Tasks to carry out
(1) In the passage on jury instructions in the fitness proceeding, what was the purpose of the two instructions tendered by the defense?
(2) Reproduce the passage on jury instructions from "Error is also" to "to stand trial.".

Supplied passage

Error is also assigned on appeal to the decision of the trial judge in refusing to submit to the jury, in the fitness proceeding, two instructions tendered by the defense to which we have referred heretofore. These instructions sought to apprise the jury, in the event of a finding by them that defendant was unfit to stand trial, defendant would be subject to further proceedings under the Mental Health Code. The purpose of the instructions was to indicate to the jury that the defendant would not be freed immediately if they found him unfit to stand trial.

While we know of no direct precedent in Illinois, a number of jurisdictions have addressed themselves to an analogous question: whether, in a criminal case where insanity is an issue, the jury should be informed of the consequences of a verdict of not guilty by reason of insanity. On this question, the majority rule in the Federal courts preponderates in favor of refusing to give such instructions. (United States v. Greene (7th Cir. 1974), 497 F.2d 1068, 1977.) That is also the rule in a majority of State jurisdictions which have addressed the issue. (See Commonwealth v. Mutina (1975), 366 Mass. 810, 323 N.E.2d 294, for an extensive discussion of the cases from throughout the country.) Support for the majority view that such instructions should not be given is found in the traditional notion that the question of the consequences of a verdict is *42one outside the province of the jury. Further support for the majority rule is found in concern by the courts that such instruction would distract the jury from the insanity issue and would invite compromise verdicts. United States v. Greene (7th Cir. 1974), 497 F.2d 1068, 1077.

Records provided
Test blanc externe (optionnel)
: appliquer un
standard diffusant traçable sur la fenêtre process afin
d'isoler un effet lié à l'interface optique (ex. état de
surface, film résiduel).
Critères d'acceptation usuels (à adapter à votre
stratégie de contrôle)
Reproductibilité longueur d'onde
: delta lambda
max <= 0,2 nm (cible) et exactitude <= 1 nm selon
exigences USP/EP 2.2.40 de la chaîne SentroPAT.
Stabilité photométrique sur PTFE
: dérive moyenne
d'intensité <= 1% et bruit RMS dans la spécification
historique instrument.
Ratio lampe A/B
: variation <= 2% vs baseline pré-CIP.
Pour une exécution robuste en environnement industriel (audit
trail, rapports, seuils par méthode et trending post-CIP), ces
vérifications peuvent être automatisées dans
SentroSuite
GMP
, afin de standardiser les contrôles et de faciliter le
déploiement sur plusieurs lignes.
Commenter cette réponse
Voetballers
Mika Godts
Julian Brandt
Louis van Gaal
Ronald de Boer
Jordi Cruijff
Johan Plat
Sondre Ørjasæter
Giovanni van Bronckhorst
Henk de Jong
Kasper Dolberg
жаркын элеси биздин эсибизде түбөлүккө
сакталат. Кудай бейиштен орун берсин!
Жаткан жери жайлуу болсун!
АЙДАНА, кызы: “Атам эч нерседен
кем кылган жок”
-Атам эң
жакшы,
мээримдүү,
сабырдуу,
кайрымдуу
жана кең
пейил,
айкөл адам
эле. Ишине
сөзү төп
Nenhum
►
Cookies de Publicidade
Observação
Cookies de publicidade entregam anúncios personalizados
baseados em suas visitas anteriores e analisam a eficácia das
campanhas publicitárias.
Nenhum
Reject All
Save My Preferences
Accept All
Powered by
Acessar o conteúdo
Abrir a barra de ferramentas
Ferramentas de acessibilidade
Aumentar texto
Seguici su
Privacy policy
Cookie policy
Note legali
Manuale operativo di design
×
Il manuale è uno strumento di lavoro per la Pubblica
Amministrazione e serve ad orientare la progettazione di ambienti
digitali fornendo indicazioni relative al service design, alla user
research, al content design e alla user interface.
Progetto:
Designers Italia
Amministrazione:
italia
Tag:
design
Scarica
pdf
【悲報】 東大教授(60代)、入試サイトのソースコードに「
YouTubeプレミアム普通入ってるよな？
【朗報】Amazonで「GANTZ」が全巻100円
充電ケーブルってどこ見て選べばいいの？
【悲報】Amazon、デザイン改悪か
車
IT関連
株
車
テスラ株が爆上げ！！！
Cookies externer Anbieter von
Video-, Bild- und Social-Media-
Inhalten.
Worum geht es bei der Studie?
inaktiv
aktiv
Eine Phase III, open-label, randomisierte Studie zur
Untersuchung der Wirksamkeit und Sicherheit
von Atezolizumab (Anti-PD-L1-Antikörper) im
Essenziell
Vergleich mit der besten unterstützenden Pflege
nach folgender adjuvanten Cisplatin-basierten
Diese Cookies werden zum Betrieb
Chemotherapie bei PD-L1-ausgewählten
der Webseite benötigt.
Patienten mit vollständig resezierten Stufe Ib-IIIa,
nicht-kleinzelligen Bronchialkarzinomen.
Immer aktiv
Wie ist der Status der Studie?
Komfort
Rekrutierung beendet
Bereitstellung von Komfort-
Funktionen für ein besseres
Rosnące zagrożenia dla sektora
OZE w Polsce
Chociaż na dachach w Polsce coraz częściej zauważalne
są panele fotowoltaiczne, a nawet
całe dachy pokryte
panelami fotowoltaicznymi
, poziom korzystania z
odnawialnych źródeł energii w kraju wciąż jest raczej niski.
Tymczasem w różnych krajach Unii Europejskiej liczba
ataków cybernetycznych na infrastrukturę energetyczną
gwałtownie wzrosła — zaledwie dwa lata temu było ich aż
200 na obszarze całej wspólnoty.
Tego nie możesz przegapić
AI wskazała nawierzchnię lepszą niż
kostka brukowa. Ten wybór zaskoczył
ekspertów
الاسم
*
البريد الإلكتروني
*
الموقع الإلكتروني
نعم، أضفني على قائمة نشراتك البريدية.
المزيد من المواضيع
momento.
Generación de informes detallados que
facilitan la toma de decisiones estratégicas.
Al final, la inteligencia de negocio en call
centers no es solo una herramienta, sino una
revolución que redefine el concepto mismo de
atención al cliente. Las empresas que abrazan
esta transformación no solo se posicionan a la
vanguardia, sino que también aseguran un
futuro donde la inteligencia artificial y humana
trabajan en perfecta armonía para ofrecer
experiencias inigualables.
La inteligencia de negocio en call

Answers to the exercise
(1) Their purpose was to indicate to the jury that the defendant would not be freed immediately if they found him unfit to stand trial.

(2)
Error is also assigned on appeal to the decision of the trial judge in refusing to submit to the jury, in the fitness proceeding, two instructions tendered by the defense to which we have referred heretofore. These instructions sought to apprise the jury, in the event of a finding by them that defendant was unfit to stand trial, defendant would be subject to further proceedings under the Mental Health Code. The purpose of the instructions was to indicate to the jury that the defendant would not be freed immediately if they found him unfit to stand trial.